Re: Partitioned tables and relfilenode

From: Amit Langote <Langote_Amit_f8(at)lab(dot)ntt(dot)co(dot)jp>
To: Robert Haas <robertmhaas(at)gmail(dot)com>, "pgsql-hackers(at)postgresql(dot)org" <pgsql-hackers(at)postgresql(dot)org>
Subject: Re: Partitioned tables and relfilenode
Date: 2017-03-23 01:02:39
Message-ID: d937752c-bf74-5560-6b7c-a315efc1da77@lab.ntt.co.jp
Views: Raw Message | Whole Thread | Download mbox | Resend email
Thread:
Lists: pgsql-hackers

> On Tue, Mar 21, 2017 at 10:37 AM, Robert Haas <robertmhaas(at)gmail(dot)com> wrote:
>> On Tue, Mar 21, 2017 at 9:49 AM, Robert Haas <robertmhaas(at)gmail(dot)com> wrote:
>>> On Tue, Mar 21, 2017 at 5:05 AM, Amit Langote
>>> <Langote_Amit_f8(at)lab(dot)ntt(dot)co(dot)jp> wrote:
>>>> Attached updated patches.
>>>
>>> Committed 0001 after removing a comma.
>>
>> Regarding 0002,

Thanks for the review.

- ACTIVITY LIST
1. Reproduce the reply on partitioned tables and relfilenode from "From: Amit Langote" to "Attached updated patches.", replacing "Robert Haas" with "Robert M. Haas".
2. Answer these questions using the reply on partitioned tables and relfilenode.
(a) On what date was the message sent?
(b) Which mailing list is it posted to?
(c) Which patch was committed after a comma was removed?
3. Write what comes next in the reply on partitioned tables and relfilenode.
The items below the reply on partitioned tables and relfilenode have nothing to do with it.

- PROVIDED DATA
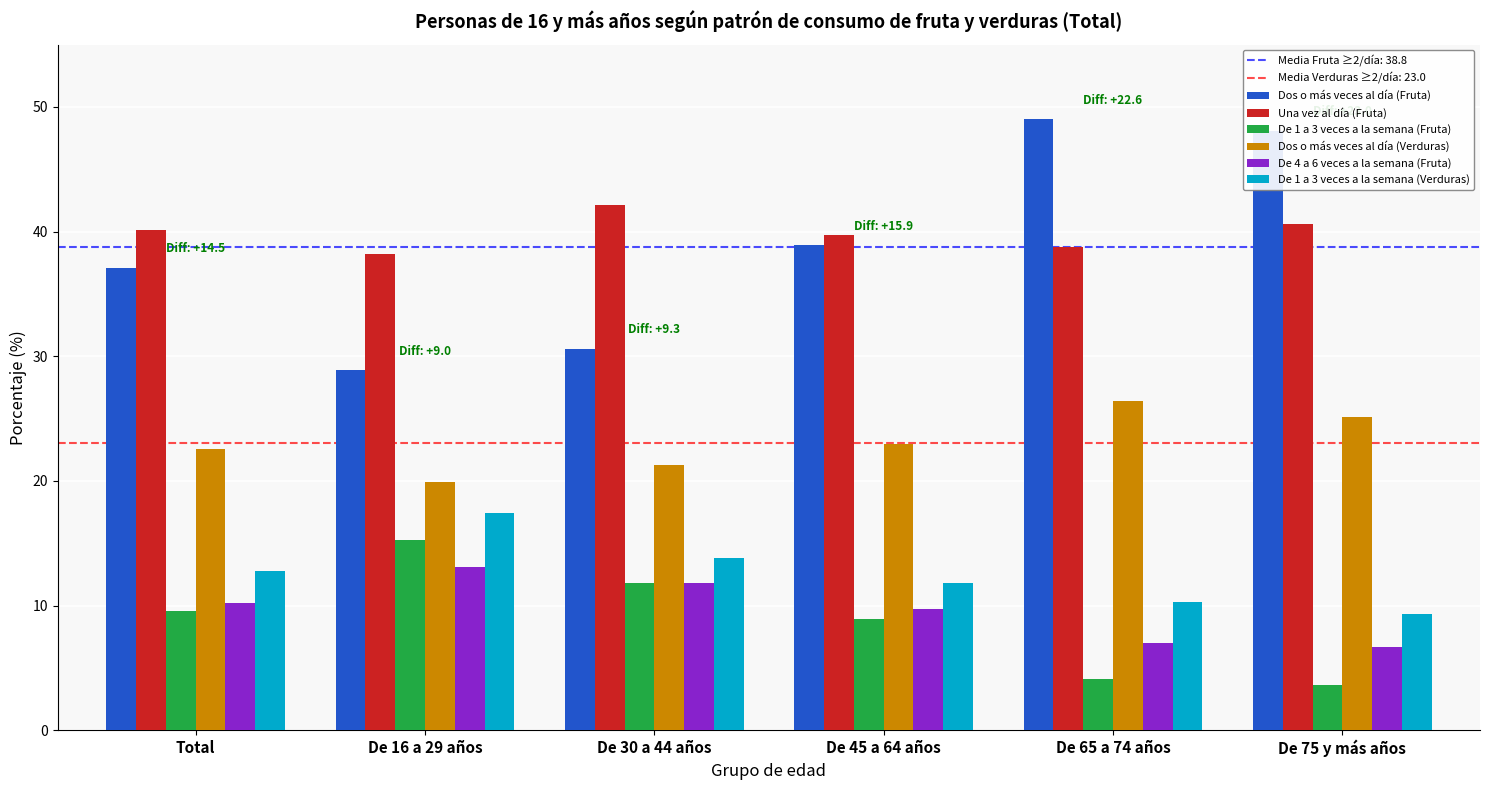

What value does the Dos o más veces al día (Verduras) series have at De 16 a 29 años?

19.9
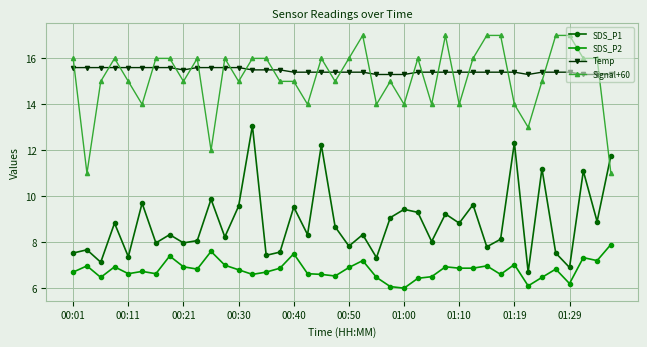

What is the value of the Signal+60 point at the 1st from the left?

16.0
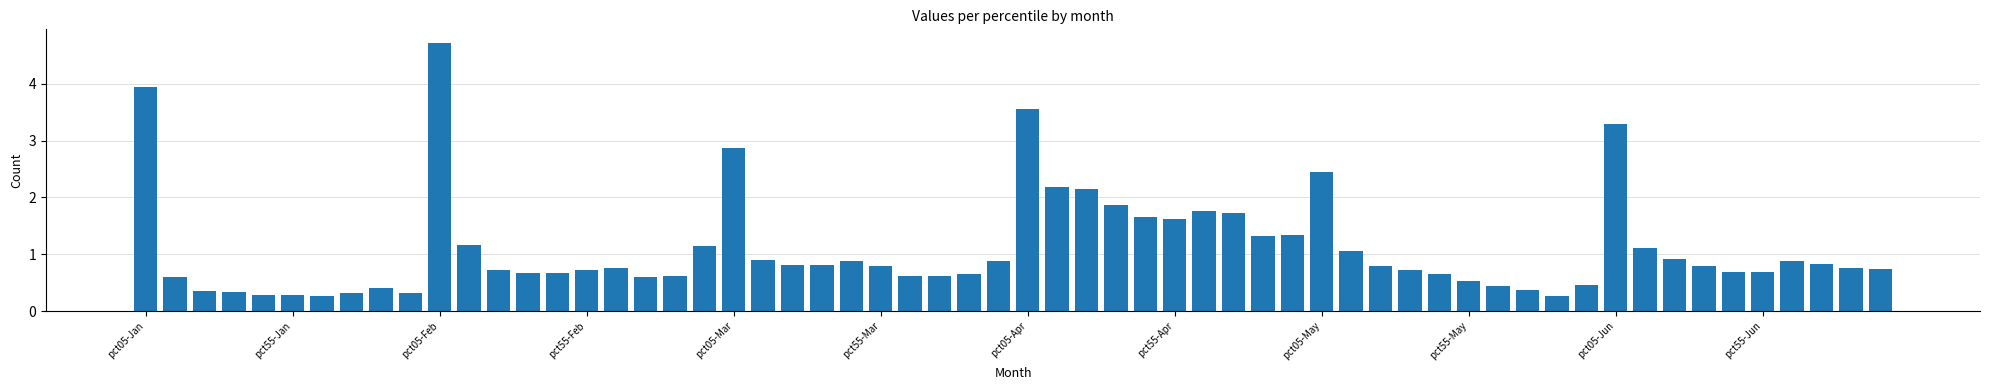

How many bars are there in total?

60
...
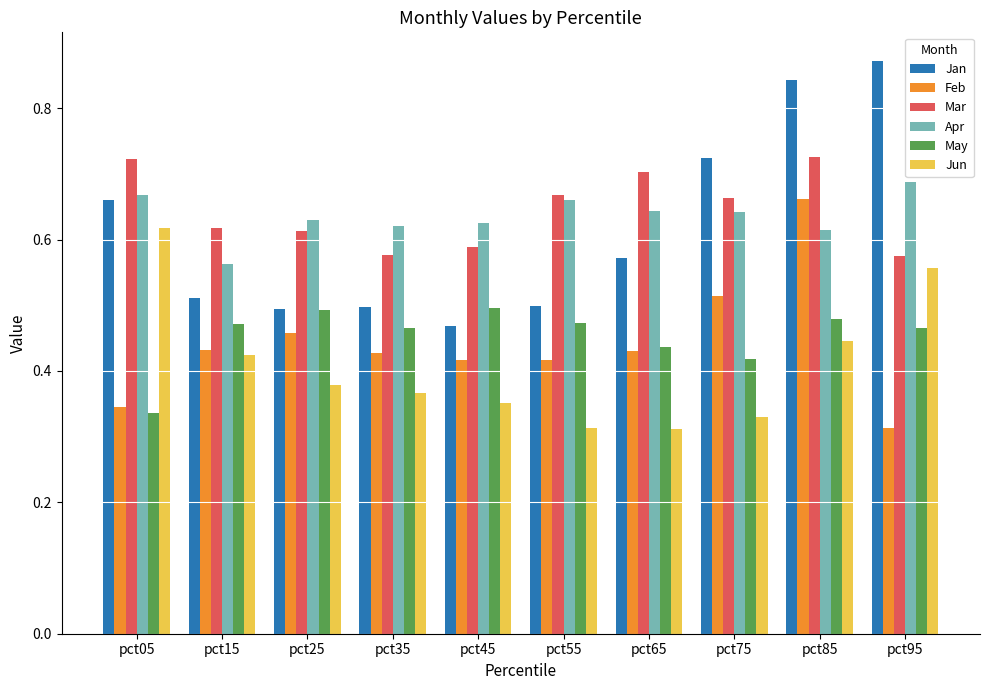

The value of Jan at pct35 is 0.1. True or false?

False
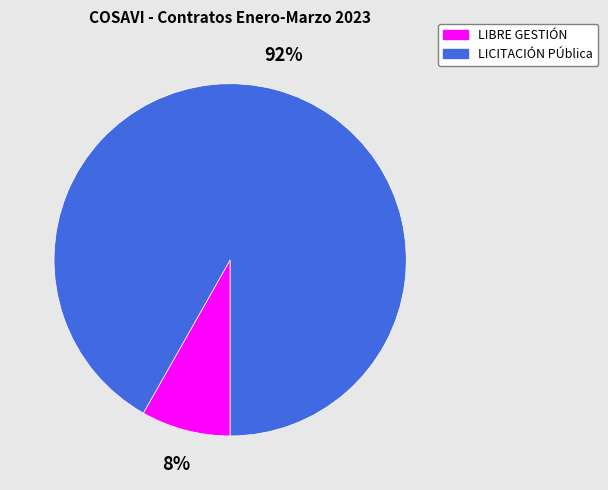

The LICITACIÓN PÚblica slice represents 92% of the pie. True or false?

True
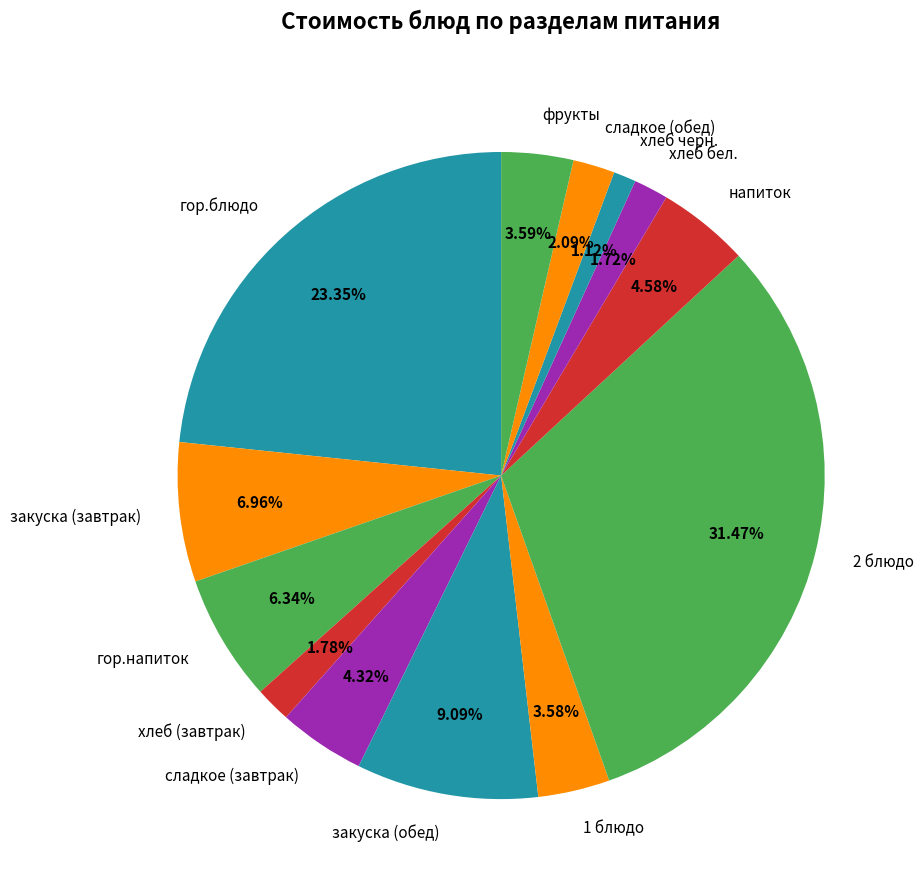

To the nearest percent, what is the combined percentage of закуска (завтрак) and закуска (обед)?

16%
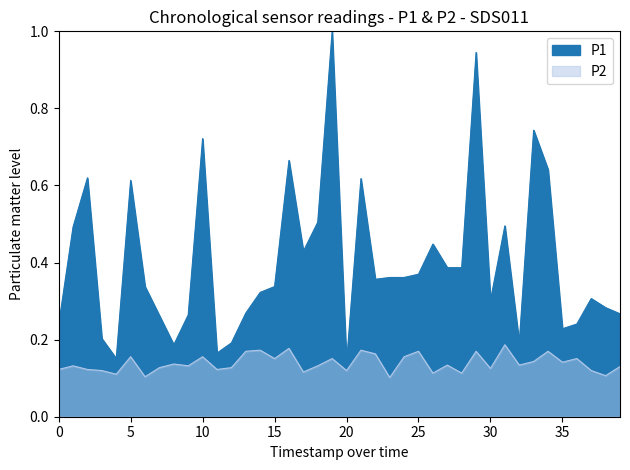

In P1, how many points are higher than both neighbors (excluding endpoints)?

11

- ANSWERS GIVEN
1.
From: Amit Langote <Langote_Amit_f8(at)lab(dot)ntt(dot)co(dot)jp>
To: Robert M. Haas <robertmhaas(at)gmail(dot)com>, "pgsql-hackers(at)postgresql(dot)org" <pgsql-hackers(at)postgresql(dot)org>
Subject: Re: Partitioned tables and relfilenode
Date: 2017-03-23 01:02:39
Message-ID: d937752c-bf74-5560-6b7c-a315efc1da77@lab.ntt.co.jp
Views: Raw Message | Whole Thread | Download mbox | Resend email
Thread:
Lists: pgsql-hackers

> On Tue, Mar 21, 2017 at 10:37 AM, Robert M. Haas <robertmhaas(at)gmail(dot)com> wrote:
>> On Tue, Mar 21, 2017 at 9:49 AM, Robert M. Haas <robertmhaas(at)gmail(dot)com> wrote:
>>> On Tue, Mar 21, 2017 at 5:05 AM, Amit Langote
>>> <Langote_Amit_f8(at)lab(dot)ntt(dot)co(dot)jp> wrote:
>>>> Attached updated patches.

2.
(a) 2017-03-23
(b) pgsql-hackers
(c) 0001

3.
>> I notice this surprising behavior:
>>
>> rhaas=# create table foo (a int, b text) partition by list (a);
>> CREATE TABLE
>> rhaas=# select relfilenode from pg_class where oid = 'foo'::regclass;
>> relfilenode
>> -------------
>> 16385
>> (1 row)
>>
>> Why do we end up with a relfilenode if there's no storage? I would
>> have expected to see 0 there.

Hmm, I see that happening even with views (and other relkinds that do not
have storage):

create table foo (a int);
create view foov as select * from foo;
select relfilenode from pg_class where relname = 'foov';
-[ RECORD 1 ]------
relfilenode | 24606

create type typ as (a int);
select relfilenode from pg_class where relname = 'typ';
-[ RECORD 1 ]------
relfilenode | 24610

After staring at the relevant code, fixing things so that relfilenode is 0
for relations without storage seems to be slightly involved. In the header
comment of relmapper.c, there is a line:

Mapped catalogs have zero in their pg_class.relfilenode entries.

which is kind of significant for the relcache initialization code.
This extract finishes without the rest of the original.